§ **Your task**:
Can you reproduce the text of the records word for word, from their beginning through the line containing "siquiera he podido celebrarlo.", including that line and leaving out the pictures?
◆ ◆ ◆ ◆
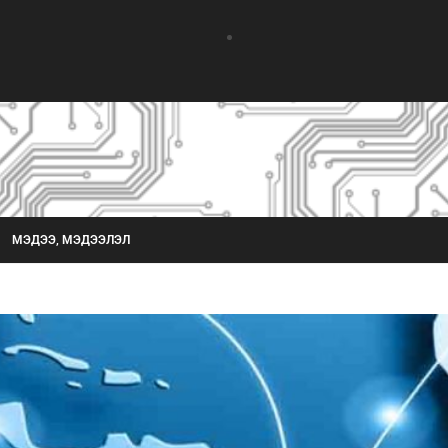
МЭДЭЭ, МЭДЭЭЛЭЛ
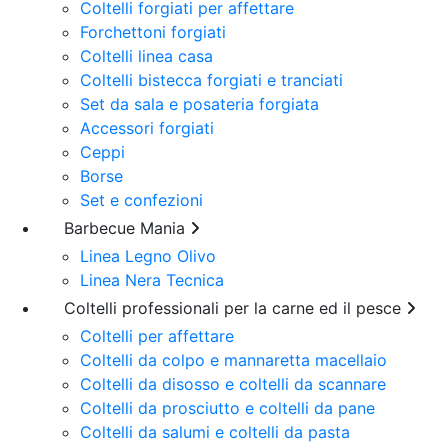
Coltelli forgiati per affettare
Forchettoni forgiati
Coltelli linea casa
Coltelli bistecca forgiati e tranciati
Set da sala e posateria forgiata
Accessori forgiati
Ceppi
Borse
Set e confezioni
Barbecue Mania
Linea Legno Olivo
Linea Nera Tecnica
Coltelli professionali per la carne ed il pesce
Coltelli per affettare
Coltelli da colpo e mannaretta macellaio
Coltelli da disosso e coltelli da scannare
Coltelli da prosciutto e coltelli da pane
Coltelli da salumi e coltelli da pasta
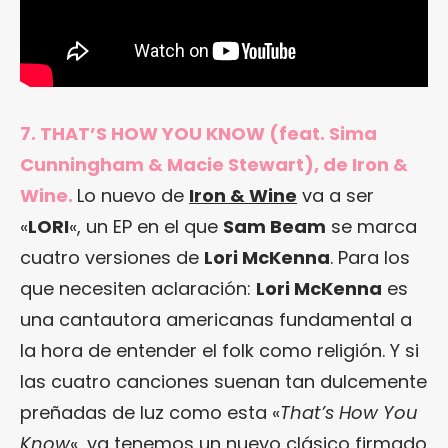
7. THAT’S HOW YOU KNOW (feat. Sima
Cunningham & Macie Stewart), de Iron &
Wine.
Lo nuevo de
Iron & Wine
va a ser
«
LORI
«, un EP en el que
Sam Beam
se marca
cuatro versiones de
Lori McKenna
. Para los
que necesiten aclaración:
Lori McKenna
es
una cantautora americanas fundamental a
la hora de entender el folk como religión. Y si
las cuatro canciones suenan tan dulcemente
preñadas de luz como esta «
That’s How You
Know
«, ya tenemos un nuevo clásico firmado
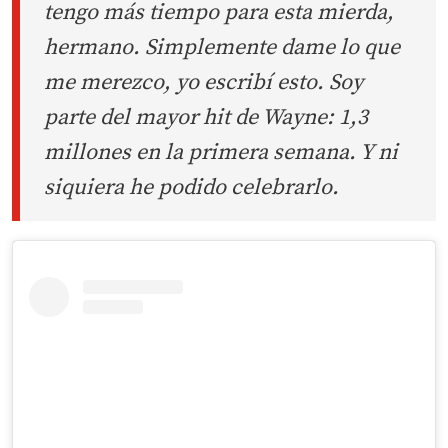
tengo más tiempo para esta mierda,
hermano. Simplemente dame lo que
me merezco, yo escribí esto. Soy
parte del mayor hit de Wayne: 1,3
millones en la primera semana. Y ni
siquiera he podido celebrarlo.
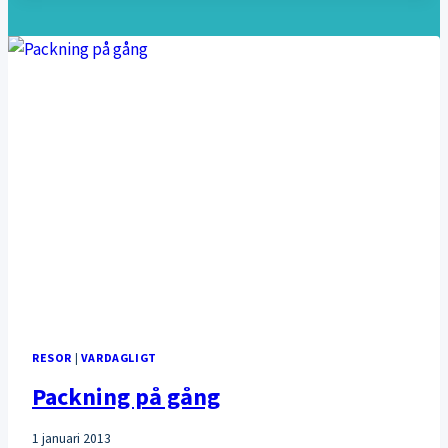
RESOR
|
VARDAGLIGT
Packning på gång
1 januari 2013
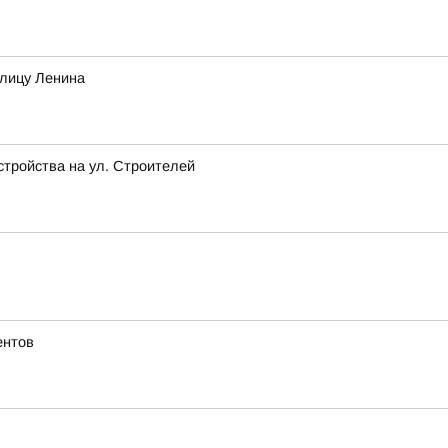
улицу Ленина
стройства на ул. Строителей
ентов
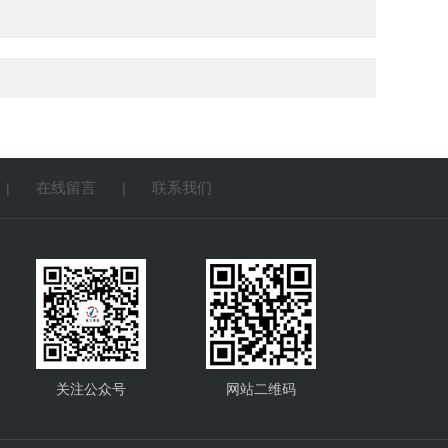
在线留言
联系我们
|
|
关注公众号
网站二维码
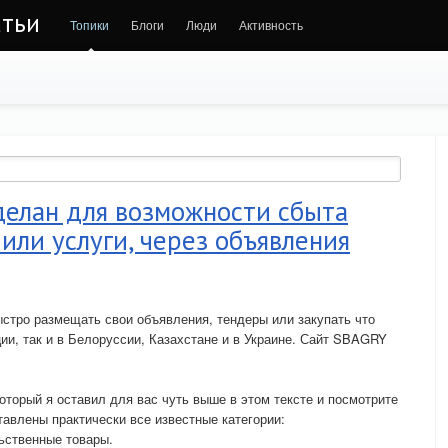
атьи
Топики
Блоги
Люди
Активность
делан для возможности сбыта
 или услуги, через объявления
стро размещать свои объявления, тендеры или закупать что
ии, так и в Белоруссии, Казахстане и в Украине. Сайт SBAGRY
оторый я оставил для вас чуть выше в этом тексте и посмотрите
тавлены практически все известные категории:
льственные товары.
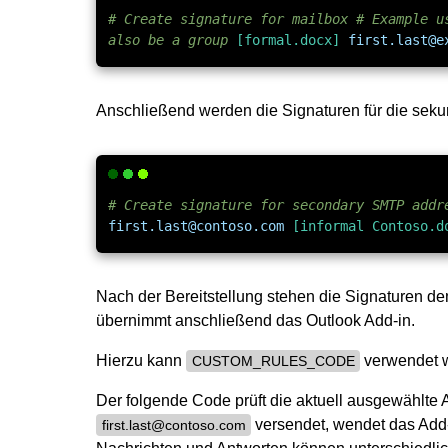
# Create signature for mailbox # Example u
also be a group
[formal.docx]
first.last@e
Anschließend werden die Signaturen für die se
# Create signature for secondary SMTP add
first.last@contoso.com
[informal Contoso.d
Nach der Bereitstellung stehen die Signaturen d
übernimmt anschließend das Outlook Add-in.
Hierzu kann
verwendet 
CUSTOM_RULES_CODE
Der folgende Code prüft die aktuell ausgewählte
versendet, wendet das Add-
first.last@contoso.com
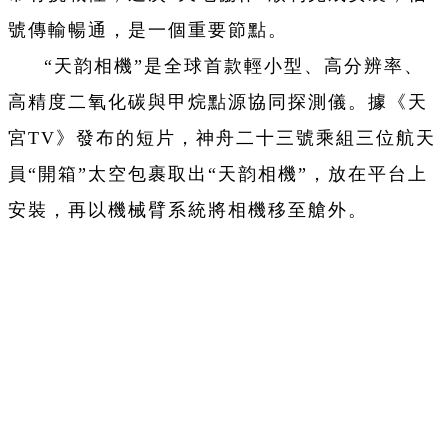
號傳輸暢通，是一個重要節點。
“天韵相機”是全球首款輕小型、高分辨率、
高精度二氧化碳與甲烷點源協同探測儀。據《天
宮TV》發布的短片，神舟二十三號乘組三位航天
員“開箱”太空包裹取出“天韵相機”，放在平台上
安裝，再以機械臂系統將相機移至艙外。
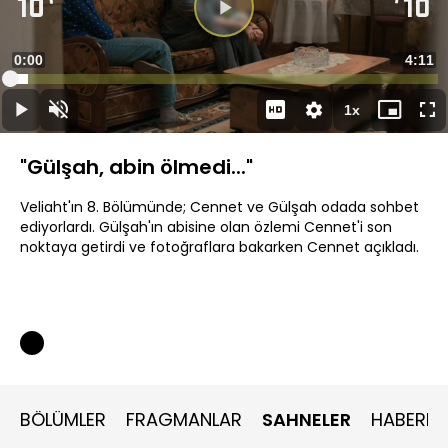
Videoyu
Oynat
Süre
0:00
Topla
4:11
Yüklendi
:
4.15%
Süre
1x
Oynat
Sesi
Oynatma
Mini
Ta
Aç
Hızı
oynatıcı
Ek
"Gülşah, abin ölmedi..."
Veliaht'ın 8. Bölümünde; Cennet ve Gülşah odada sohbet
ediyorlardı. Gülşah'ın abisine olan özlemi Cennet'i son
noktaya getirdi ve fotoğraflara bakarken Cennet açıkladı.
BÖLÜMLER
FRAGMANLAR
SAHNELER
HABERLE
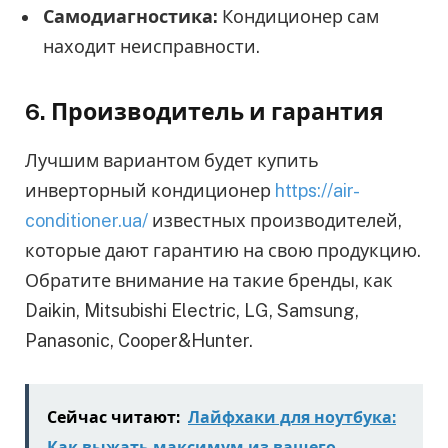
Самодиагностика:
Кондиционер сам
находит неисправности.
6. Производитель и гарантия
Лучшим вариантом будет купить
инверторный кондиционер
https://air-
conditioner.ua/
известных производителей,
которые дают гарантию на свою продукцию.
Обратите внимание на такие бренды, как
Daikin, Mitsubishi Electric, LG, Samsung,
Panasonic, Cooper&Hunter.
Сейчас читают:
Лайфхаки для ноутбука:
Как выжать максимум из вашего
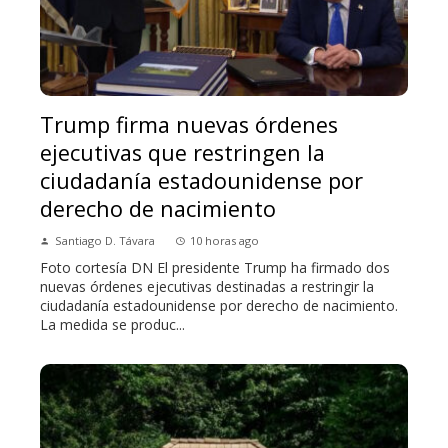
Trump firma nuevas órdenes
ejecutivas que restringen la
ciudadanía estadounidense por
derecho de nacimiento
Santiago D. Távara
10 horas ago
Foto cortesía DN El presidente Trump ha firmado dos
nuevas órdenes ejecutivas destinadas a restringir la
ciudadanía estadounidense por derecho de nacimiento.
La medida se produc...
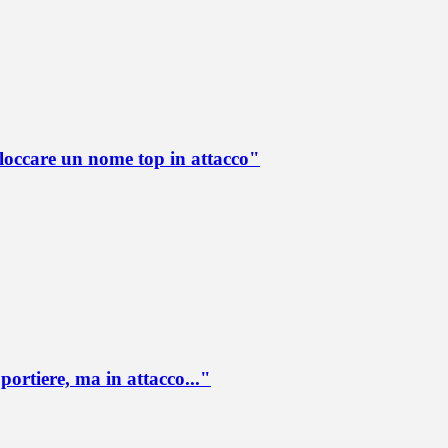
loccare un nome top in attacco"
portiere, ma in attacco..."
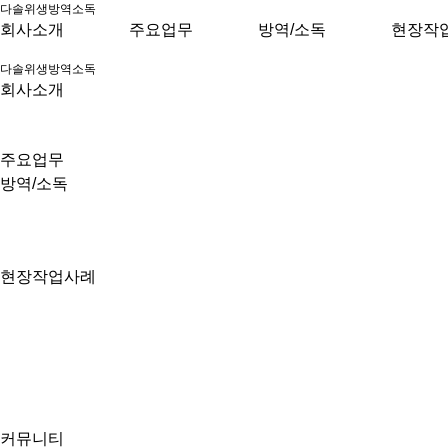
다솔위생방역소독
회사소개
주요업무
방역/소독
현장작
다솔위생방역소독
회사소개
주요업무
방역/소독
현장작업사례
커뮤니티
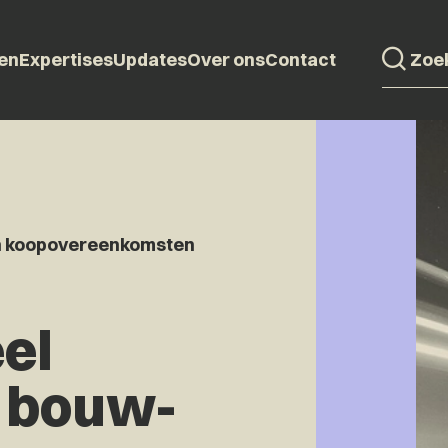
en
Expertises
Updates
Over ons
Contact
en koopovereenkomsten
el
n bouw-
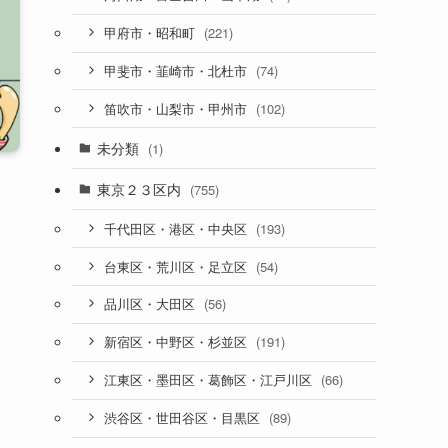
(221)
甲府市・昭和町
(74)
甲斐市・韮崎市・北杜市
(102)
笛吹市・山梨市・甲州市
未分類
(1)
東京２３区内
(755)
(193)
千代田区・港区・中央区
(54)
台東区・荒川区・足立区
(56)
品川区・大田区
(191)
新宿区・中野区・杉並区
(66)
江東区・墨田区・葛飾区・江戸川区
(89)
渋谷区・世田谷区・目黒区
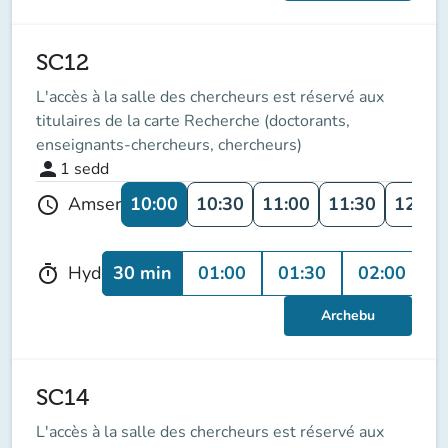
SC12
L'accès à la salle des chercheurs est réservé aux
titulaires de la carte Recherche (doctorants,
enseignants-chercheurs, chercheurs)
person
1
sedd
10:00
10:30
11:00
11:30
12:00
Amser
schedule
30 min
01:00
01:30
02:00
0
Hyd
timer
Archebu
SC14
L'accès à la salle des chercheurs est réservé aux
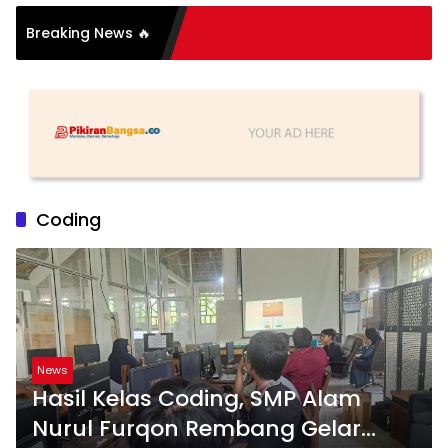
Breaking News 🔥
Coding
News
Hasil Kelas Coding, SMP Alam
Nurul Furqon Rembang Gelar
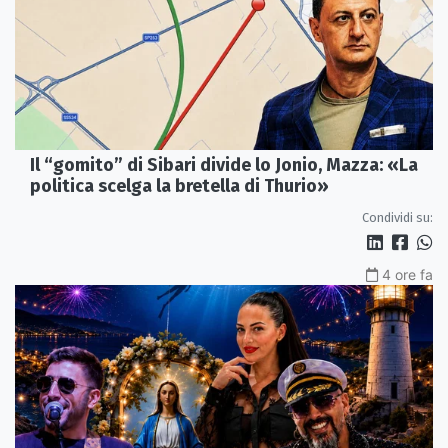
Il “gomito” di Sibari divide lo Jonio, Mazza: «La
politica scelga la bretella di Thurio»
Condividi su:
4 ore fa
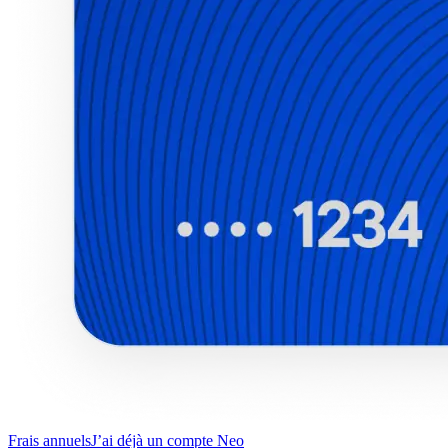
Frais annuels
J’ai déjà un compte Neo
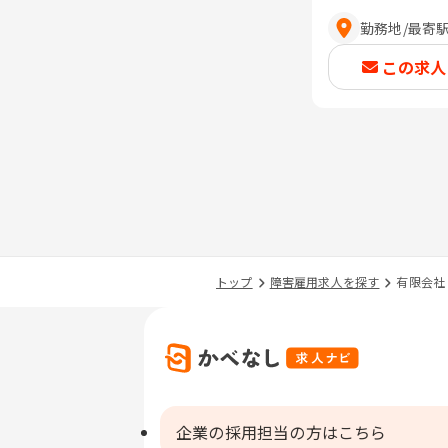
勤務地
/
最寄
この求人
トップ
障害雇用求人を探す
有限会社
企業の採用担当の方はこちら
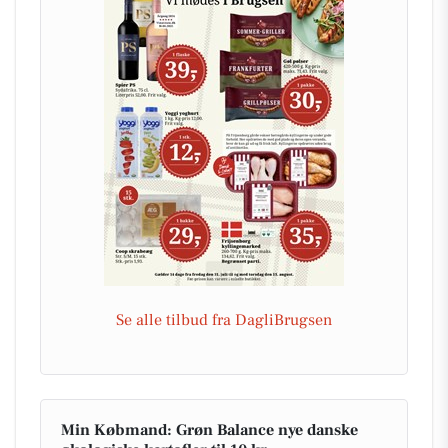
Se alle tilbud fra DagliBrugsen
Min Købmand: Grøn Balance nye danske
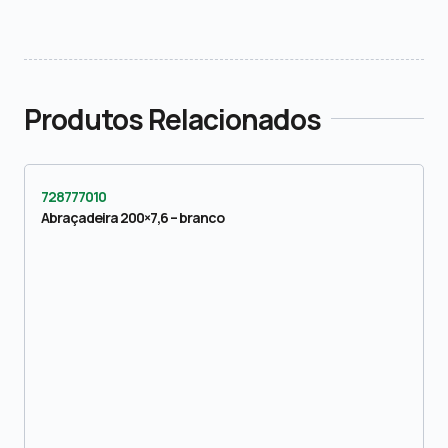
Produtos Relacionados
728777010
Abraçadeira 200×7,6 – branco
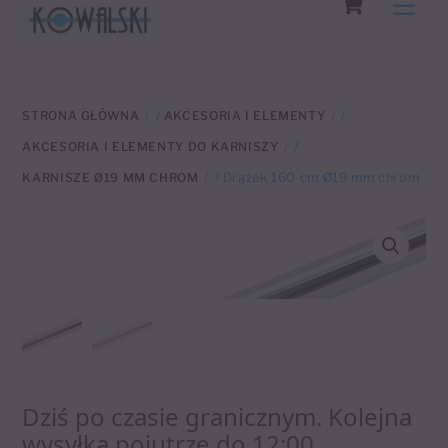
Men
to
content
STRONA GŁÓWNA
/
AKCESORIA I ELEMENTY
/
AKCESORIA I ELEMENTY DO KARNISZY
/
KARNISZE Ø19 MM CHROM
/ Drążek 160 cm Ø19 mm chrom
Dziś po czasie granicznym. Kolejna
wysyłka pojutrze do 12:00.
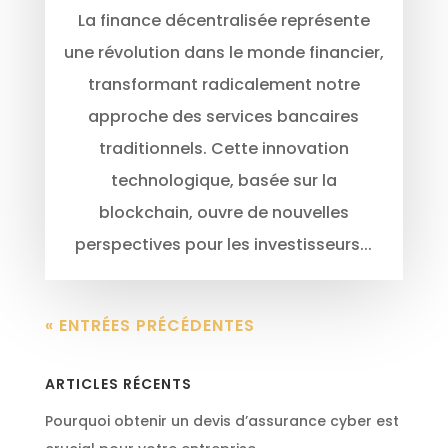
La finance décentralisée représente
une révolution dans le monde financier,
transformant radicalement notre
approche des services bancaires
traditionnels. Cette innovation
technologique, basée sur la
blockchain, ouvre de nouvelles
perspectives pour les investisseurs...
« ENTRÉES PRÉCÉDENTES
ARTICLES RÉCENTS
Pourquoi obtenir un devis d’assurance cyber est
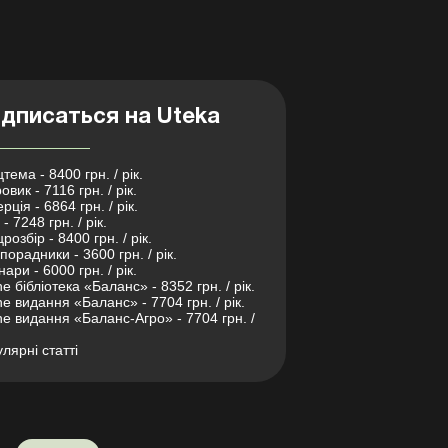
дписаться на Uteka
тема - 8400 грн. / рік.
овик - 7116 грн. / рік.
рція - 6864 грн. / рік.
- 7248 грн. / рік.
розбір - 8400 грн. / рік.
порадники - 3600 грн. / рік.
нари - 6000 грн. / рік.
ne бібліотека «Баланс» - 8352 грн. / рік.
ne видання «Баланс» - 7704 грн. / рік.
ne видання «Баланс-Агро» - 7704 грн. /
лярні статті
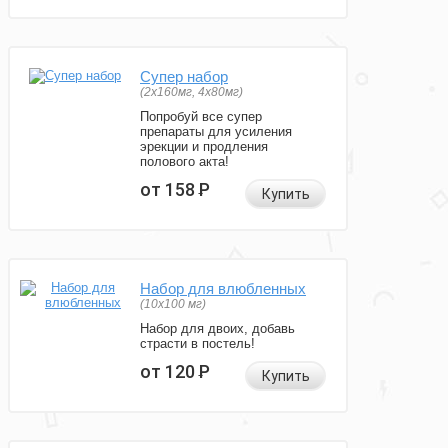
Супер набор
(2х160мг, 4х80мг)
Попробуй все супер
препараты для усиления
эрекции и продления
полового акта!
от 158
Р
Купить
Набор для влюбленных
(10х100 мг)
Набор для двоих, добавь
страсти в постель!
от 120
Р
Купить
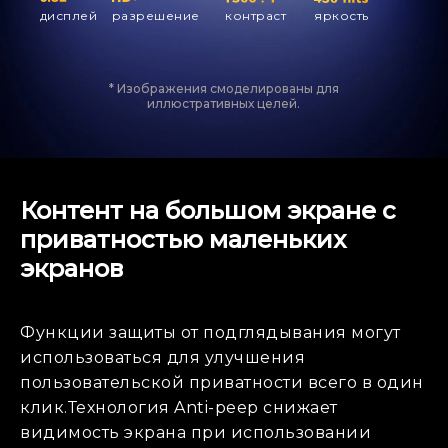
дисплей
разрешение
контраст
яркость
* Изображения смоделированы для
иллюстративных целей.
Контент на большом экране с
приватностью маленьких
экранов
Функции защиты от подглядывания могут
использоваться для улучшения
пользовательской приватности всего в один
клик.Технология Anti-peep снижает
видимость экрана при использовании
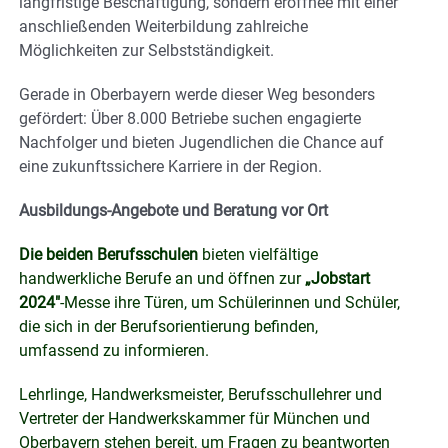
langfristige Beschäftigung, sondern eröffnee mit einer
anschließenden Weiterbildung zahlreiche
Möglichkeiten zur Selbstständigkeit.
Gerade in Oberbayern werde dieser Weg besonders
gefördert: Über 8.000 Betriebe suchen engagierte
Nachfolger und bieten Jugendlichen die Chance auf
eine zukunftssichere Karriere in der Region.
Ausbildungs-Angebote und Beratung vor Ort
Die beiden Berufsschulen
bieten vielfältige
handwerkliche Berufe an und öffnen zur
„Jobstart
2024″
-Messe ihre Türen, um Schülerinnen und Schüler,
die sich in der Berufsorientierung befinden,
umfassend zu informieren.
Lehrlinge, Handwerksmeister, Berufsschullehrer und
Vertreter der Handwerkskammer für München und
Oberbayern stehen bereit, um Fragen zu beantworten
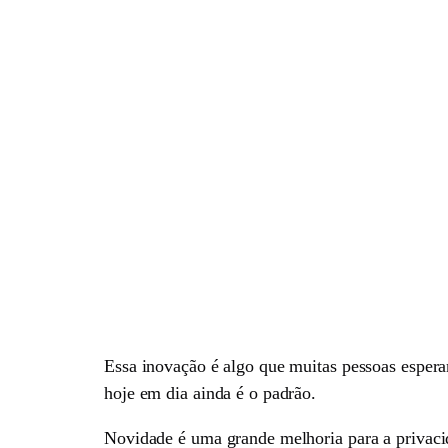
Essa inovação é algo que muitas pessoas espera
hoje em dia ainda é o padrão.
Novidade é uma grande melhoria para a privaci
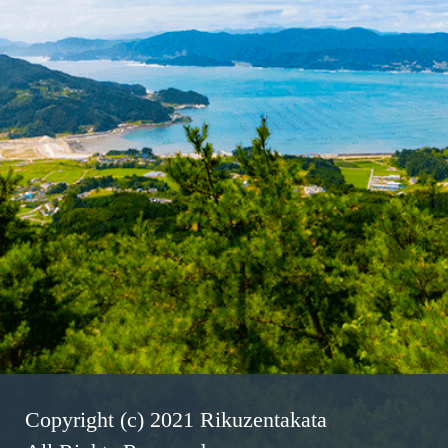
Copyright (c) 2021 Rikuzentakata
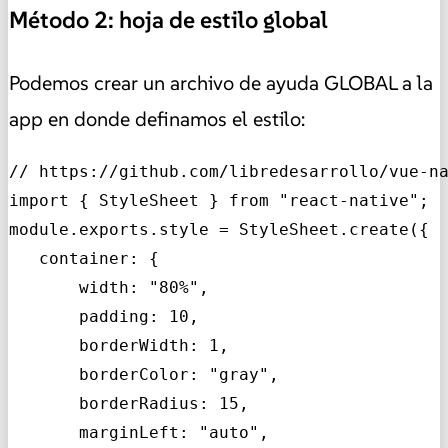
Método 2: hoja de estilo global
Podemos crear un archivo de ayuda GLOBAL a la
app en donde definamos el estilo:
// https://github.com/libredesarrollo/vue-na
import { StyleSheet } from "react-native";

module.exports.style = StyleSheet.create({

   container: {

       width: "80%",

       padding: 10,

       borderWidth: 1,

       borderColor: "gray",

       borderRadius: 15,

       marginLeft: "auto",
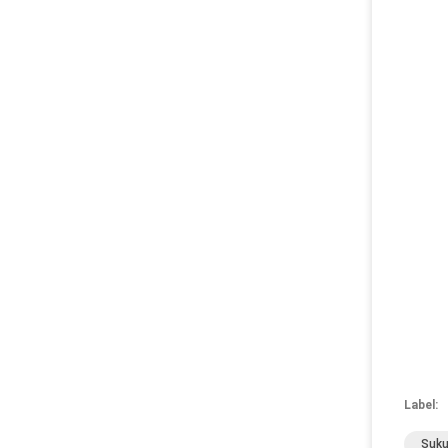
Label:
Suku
◆ ◆ ◆ ◆
§ **Answer**:
МЭДЭЭ, МЭДЭЭЛЭЛ
Coltelli forgiati per affettare
Forchettoni forgiati
Coltelli linea casa
Coltelli bistecca forgiati e tranciati
Set da sala e posateria forgiata
Accessori forgiati
Ceppi
Borse
Set e confezioni
Barbecue Mania
Linea Legno Olivo
Linea Nera Tecnica
Coltelli professionali per la carne ed il pesce
Coltelli per affettare
Coltelli da colpo e mannaretta macellaio
Coltelli da disosso e coltelli da scannare
Coltelli da prosciutto e coltelli da pane
Coltelli da salumi e coltelli da pasta
7. THAT’S HOW YOU KNOW (feat. Sima
Cunningham & Macie Stewart), de Iron &
Wine.
Lo nuevo de
Iron & Wine
va a ser
«
LORI
«, un EP en el que
Sam Beam
se marca
cuatro versiones de
Lori McKenna
. Para los
que necesiten aclaración:
Lori McKenna
es
una cantautora americanas fundamental a
la hora de entender el folk como religión. Y si
las cuatro canciones suenan tan dulcemente
preñadas de luz como esta «
That’s How You
Know
«, ya tenemos un nuevo clásico firmado
tengo más tiempo para esta mierda,
hermano. Simplemente dame lo que
me merezco, yo escribí esto. Soy
parte del mayor hit de Wayne: 1,3
millones en la primera semana. Y ni
siquiera he podido celebrarlo.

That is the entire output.